September 2012 saw some 300 military officers convicted of attempting to overthrow the government via the “Sledgehammer” plot – an unprecedented development when you consider how the armed forces used to dictate terms to civilian governments.

This has further strengthened Erdogan’s hand in remaking Turkey as well as projecting its power abroad.

Whilst the republic may not completely eschew the secular legacy of Ataturk, the new Turkey that is emerging is one that gives more space to religious expression and is proud of its Ottoman past.

Witness the proliferation of period-piece soap operas, such as the Ottoman-nostalgic Muhtesem Yuzyil (“The Magnificent Century,” which chronicles the life of Suleiman the Magnificent). Turkish “soft” diplomacy, its soap-operas (and pop music) are being broadcast in over 40 countries – roughly the same footprint covered by Turkish Airlines’ network.

Now, just under a century after the Ataturk’s emergence, Turkey appears to be reasserting its place in the world.

Still, huge challenges face Erdogan (who is said to be now seeking to assume the presidency) and his colleagues.

Whilst the economy is growing dramatically there are concerns about the sizeable current account deficit – which stood at US$1.18bil (RM3.54bil) in August.

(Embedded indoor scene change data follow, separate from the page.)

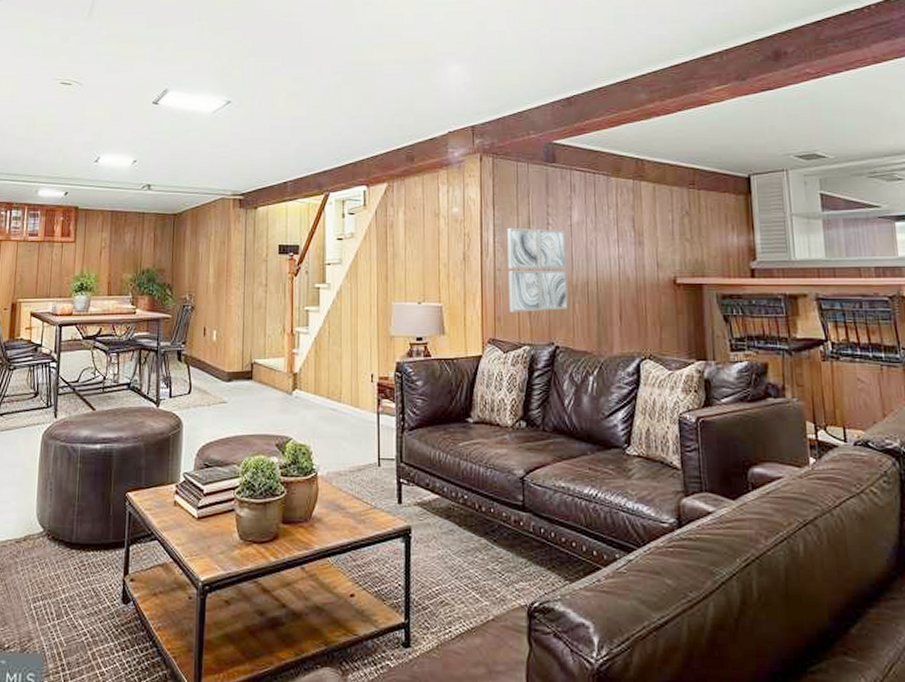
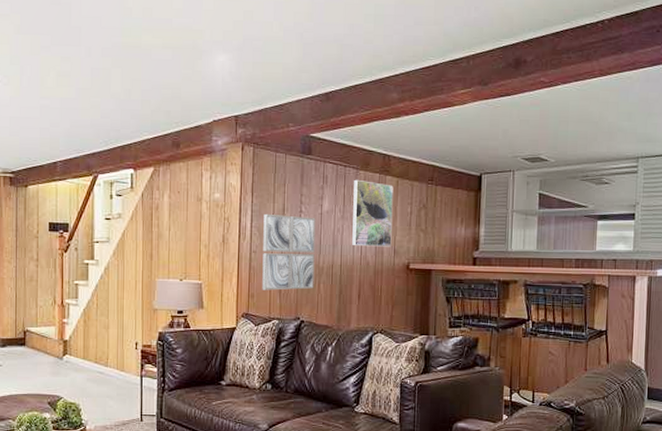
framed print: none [605,186,654,260] -> present [352,179,393,247]

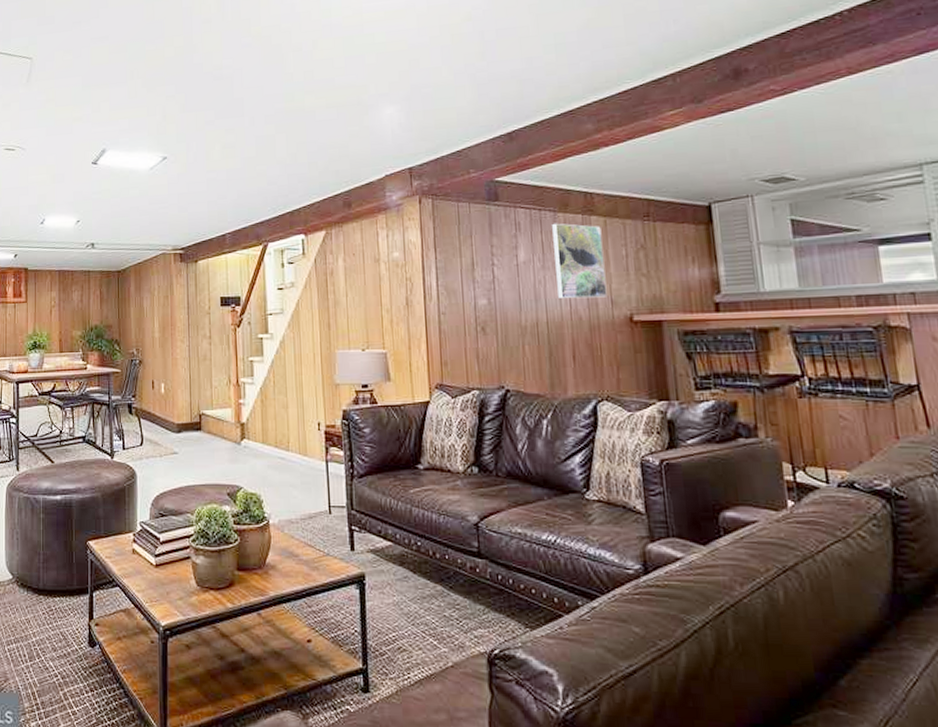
wall art: present [262,213,316,291] -> none [450,269,518,357]

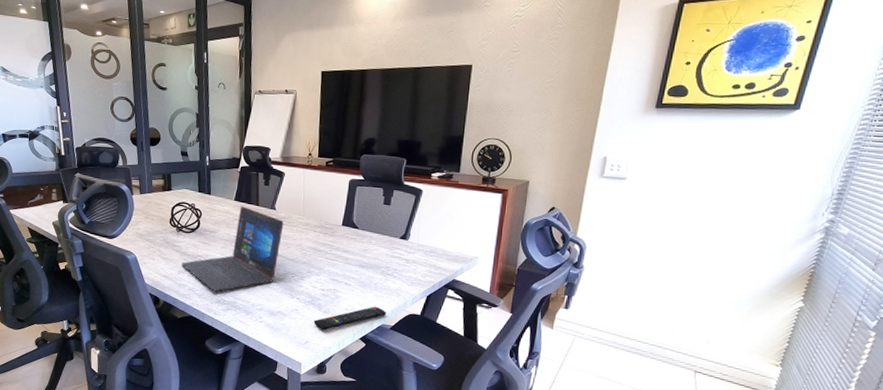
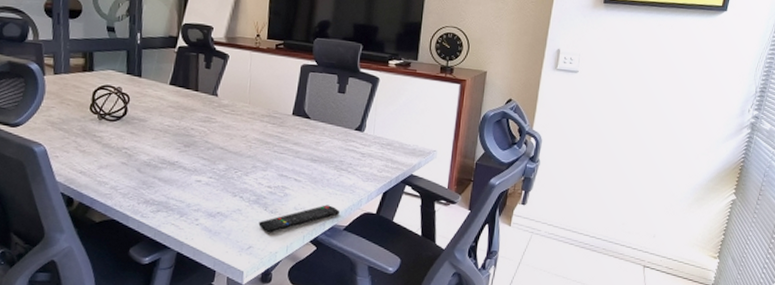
laptop: present [181,206,284,292] -> none [103,91,227,191]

Could the boom be just as swiftly replaced by a currency-related major bust?

Also, with Turkey facing increasing violence on its southern borders from the spill-over from Syria, will it be able to continue to grow peacefully?

For nearly a century, Turkish leaders have sought to avoid the mistakes of WWI in which it sided with the losers, costing it its European and Arab possessions.

Turkey recognises that its foreign policy demands a certain agility in order not to incur the wrath of powerful neighbours such as Russia.

Should it overreach itself, Turkey may well find Syria becoming its “Vietnam” or “Afghanistan” rather than its chance to shine.

In turn, we should ask what this means for those who hold up “Erdogan-isme” as a way forward in Malaysia?